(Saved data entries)
== Segment start ==

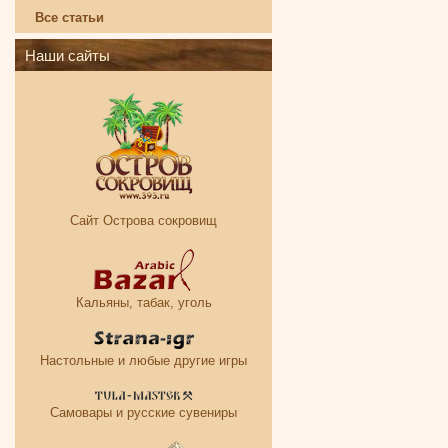
Все статьи
Наши сайты
Сайт Острова сокровищ
Кальяны, табак, уголь
Настольные и любые другие игры
Самовары и русские сувениры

== Segment end ==

Print these lines again word for word, without the pictures.

## TASK OUTPUT
Все статьи
Наши сайты
Сайт Острова сокровищ
Кальяны, табак, уголь
Настольные и любые другие игры
Самовары и русские сувениры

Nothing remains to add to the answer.